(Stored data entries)
=-=-=-=-=
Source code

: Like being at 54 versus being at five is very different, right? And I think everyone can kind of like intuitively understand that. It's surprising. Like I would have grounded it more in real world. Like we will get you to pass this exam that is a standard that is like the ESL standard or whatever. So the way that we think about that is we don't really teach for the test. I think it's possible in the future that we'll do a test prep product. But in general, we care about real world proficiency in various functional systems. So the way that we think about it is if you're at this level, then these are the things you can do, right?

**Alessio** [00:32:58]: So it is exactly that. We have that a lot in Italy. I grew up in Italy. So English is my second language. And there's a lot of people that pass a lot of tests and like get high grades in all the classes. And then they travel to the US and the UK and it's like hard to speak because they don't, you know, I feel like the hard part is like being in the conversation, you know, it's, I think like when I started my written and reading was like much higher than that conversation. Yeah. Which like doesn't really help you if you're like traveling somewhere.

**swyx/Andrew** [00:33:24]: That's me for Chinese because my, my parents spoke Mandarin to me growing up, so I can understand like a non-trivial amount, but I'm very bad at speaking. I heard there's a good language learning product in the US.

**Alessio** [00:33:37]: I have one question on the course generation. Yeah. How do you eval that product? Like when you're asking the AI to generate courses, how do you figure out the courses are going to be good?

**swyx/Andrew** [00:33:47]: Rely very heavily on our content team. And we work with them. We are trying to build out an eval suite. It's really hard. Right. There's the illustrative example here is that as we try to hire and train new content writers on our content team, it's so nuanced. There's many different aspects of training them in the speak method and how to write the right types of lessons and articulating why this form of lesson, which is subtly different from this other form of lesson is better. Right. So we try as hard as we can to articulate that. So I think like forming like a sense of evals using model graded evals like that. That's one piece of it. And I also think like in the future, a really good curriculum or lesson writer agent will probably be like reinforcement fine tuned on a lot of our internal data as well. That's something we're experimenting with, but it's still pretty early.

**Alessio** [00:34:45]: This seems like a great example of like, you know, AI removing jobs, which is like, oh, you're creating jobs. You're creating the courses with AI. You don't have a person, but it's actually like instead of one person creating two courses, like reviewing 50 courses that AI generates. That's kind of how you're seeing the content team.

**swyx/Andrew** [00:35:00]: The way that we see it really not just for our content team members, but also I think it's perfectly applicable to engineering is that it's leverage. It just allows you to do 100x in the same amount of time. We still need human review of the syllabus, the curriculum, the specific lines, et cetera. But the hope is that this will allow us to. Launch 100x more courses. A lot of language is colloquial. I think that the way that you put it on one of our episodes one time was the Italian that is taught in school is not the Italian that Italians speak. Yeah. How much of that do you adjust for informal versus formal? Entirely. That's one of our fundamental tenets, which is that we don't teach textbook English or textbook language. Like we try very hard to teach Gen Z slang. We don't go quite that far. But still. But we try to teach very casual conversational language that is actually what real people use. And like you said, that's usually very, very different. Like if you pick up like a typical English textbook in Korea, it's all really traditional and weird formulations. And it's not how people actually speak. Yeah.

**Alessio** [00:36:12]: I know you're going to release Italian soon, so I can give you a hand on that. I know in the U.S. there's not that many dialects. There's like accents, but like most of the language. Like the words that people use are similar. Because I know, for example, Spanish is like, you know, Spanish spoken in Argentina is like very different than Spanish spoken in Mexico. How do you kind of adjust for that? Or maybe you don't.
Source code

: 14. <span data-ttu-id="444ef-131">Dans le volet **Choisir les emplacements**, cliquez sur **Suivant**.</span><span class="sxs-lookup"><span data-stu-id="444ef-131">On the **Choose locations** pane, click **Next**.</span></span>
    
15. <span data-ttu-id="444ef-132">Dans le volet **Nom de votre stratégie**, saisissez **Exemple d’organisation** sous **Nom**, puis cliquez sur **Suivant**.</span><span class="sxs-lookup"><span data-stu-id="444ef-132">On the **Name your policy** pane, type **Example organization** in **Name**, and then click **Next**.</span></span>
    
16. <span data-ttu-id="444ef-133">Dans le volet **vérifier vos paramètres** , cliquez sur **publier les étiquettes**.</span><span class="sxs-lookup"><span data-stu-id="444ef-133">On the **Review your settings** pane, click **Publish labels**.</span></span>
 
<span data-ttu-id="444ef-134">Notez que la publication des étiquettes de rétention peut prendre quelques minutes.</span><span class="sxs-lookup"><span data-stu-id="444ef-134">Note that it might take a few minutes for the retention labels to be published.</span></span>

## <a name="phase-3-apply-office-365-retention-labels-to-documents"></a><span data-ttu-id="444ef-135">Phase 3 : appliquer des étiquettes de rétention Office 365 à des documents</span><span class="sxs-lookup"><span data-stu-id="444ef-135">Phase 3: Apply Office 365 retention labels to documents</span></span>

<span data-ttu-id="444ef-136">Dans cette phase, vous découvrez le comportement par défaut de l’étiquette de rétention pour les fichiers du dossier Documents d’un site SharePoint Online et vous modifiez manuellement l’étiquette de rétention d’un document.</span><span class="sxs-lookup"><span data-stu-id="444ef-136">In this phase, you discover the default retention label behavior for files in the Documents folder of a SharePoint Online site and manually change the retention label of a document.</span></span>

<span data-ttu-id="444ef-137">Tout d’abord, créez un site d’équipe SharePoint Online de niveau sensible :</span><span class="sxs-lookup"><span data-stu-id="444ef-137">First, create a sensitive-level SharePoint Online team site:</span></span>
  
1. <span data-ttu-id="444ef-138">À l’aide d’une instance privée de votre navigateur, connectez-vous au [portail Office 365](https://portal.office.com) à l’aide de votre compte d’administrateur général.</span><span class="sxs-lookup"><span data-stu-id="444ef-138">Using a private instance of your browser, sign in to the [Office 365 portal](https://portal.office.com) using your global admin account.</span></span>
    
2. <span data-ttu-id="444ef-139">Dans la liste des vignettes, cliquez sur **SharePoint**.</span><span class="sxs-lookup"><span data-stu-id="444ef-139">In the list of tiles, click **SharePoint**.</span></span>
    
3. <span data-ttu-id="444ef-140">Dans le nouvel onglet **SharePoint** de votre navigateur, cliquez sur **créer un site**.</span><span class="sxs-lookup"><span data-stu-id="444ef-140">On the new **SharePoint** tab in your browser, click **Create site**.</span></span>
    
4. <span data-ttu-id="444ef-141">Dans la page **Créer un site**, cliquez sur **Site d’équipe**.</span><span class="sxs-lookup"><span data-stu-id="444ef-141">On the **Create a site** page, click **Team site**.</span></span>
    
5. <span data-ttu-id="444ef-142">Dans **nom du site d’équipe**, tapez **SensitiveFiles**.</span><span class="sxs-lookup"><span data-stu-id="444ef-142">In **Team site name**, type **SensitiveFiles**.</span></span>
=-=-=-=-=
## REQUIREMENT
Format every line of the material above as a JSON list of strings, one string per line, leaving out blank lines.

## RESPONSE
[
  "Source code",
  ": Like being at 54 versus being at five is very different, right? And I think everyone can kind of like intuitively understand that. It's surprising. Like I would have grounded it more in real world. Like we will get you to pass this exam that is a standard that is like the ESL standard or whatever. So the way that we think about that is we don't really teach for the test. I think it's possible in the future that we'll do a test prep product. But in general, we care about real world proficiency in various functional systems. So the way that we think about it is if you're at this level, then these are the things you can do, right?",
  "**Alessio** [00:32:58]: So it is exactly that. We have that a lot in Italy. I grew up in Italy. So English is my second language. And there's a lot of people that pass a lot of tests and like get high grades in all the classes. And then they travel to the US and the UK and it's like hard to speak because they don't, you know, I feel like the hard part is like being in the conversation, you know, it's, I think like when I started my written and reading was like much higher than that conversation. Yeah. Which like doesn't really help you if you're like traveling somewhere.",
  "**swyx/Andrew** [00:33:24]: That's me for Chinese because my, my parents spoke Mandarin to me growing up, so I can understand like a non-trivial amount, but I'm very bad at speaking. I heard there's a good language learning product in the US.",
  "**Alessio** [00:33:37]: I have one question on the course generation. Yeah. How do you eval that product? Like when you're asking the AI to generate courses, how do you figure out the courses are going to be good?",
  "**swyx/Andrew** [00:33:47]: Rely very heavily on our content team. And we work with them. We are trying to build out an eval suite. It's really hard. Right. There's the illustrative example here is that as we try to hire and train new content writers on our content team, it's so nuanced. There's many different aspects of training them in the speak method and how to write the right types of lessons and articulating why this form of lesson, which is subtly different from this other form of lesson is better. Right. So we try as hard as we can to articulate that. So I think like forming like a sense of evals using model graded evals like that. That's one piece of it. And I also think like in the future, a really good curriculum or lesson writer agent will probably be like reinforcement fine tuned on a lot of our internal data as well. That's something we're experimenting with, but it's still pretty early.",
  "**Alessio** [00:34:45]: This seems like a great example of like, you know, AI removing jobs, which is like, oh, you're creating jobs. You're creating the courses with AI. You don't have a person, but it's actually like instead of one person creating two courses, like reviewing 50 courses that AI generates. That's kind of how you're seeing the content team.",
  "**swyx/Andrew** [00:35:00]: The way that we see it really not just for our content team members, but also I think it's perfectly applicable to engineering is that it's leverage. It just allows you to do 100x in the same amount of time. We still need human review of the syllabus, the curriculum, the specific lines, et cetera. But the hope is that this will allow us to. Launch 100x more courses. A lot of language is colloquial. I think that the way that you put it on one of our episodes one time was the Italian that is taught in school is not the Italian that Italians speak. Yeah. How much of that do you adjust for informal versus formal? Entirely. That's one of our fundamental tenets, which is that we don't teach textbook English or textbook language. Like we try very hard to teach Gen Z slang. We don't go quite that far. But still. But we try to teach very casual conversational language that is actually what real people use. And like you said, that's usually very, very different. Like if you pick up like a typical English textbook in Korea, it's all really traditional and weird formulations. And it's not how people actually speak. Yeah.",
  "**Alessio** [00:36:12]: I know you're going to release Italian soon, so I can give you a hand on that. I know in the U.S. there's not that many dialects. There's like accents, but like most of the language. Like the words that people use are similar. Because I know, for example, Spanish is like, you know, Spanish spoken in Argentina is like very different than Spanish spoken in Mexico. How do you kind of adjust for that? Or maybe you don't.",
  "Source code",
  ": 14. <span data-ttu-id=\"444ef-131\">Dans le volet **Choisir les emplacements**, cliquez sur **Suivant**.</span><span class=\"sxs-lookup\"><span data-stu-id=\"444ef-131\">On the **Choose locations** pane, click **Next**.</span></span>",
  "15. <span data-ttu-id=\"444ef-132\">Dans le volet **Nom de votre stratégie**, saisissez **Exemple d’organisation** sous **Nom**, puis cliquez sur **Suivant**.</span><span class=\"sxs-lookup\"><span data-stu-id=\"444ef-132\">On the **Name your policy** pane, type **Example organization** in **Name**, and then click **Next**.</span></span>",
  "16. <span data-ttu-id=\"444ef-133\">Dans le volet **vérifier vos paramètres** , cliquez sur **publier les étiquettes**.</span><span class=\"sxs-lookup\"><span data-stu-id=\"444ef-133\">On the **Review your settings** pane, click **Publish labels**.</span></span>",
  "<span data-ttu-id=\"444ef-134\">Notez que la publication des étiquettes de rétention peut prendre quelques minutes.</span><span class=\"sxs-lookup\"><span data-stu-id=\"444ef-134\">Note that it might take a few minutes for the retention labels to be published.</span></span>",
  "## <a name=\"phase-3-apply-office-365-retention-labels-to-documents\"></a><span data-ttu-id=\"444ef-135\">Phase 3 : appliquer des étiquettes de rétention Office 365 à des documents</span><span class=\"sxs-lookup\"><span data-stu-id=\"444ef-135\">Phase 3: Apply Office 365 retention labels to documents</span></span>",
  "<span data-ttu-id=\"444ef-136\">Dans cette phase, vous découvrez le comportement par défaut de l’étiquette de rétention pour les fichiers du dossier Documents d’un site SharePoint Online et vous modifiez manuellement l’étiquette de rétention d’un document.</span><span class=\"sxs-lookup\"><span data-stu-id=\"444ef-136\">In this phase, you discover the default retention label behavior for files in the Documents folder of a SharePoint Online site and manually change the retention label of a document.</span></span>",
  "<span data-ttu-id=\"444ef-137\">Tout d’abord, créez un site d’équipe SharePoint Online de niveau sensible :</span><span class=\"sxs-lookup\"><span data-stu-id=\"444ef-137\">First, create a sensitive-level SharePoint Online team site:</span></span>",
  "1. <span data-ttu-id=\"444ef-138\">À l’aide d’une instance privée de votre navigateur, connectez-vous au [portail Office 365](https://portal.office.com) à l’aide de votre compte d’administrateur général.</span><span class=\"sxs-lookup\"><span data-stu-id=\"444ef-138\">Using a private instance of your browser, sign in to the [Office 365 portal](https://portal.office.com) using your global admin account.</span></span>",
  "2. <span data-ttu-id=\"444ef-139\">Dans la liste des vignettes, cliquez sur **SharePoint**.</span><span class=\"sxs-lookup\"><span data-stu-id=\"444ef-139\">In the list of tiles, click **SharePoint**.</span></span>",
  "3. <span data-ttu-id=\"444ef-140\">Dans le nouvel onglet **SharePoint** de votre navigateur, cliquez sur **créer un site**.</span><span class=\"sxs-lookup\"><span data-stu-id=\"444ef-140\">On the new **SharePoint** tab in your browser, click **Create site**.</span></span>",
  "4. <span data-ttu-id=\"444ef-141\">Dans la page **Créer un site**, cliquez sur **Site d’équipe**.</span><span class=\"sxs-lookup\"><span data-stu-id=\"444ef-141\">On the **Create a site** page, click **Team site**.</span></span>",
  "5. <span data-ttu-id=\"444ef-142\">Dans **nom du site d’équipe**, tapez **SensitiveFiles**.</span><span class=\"sxs-lookup\"><span data-stu-id=\"444ef-142\">In **Team site name**, type **SensitiveFiles**.</span></span>"
]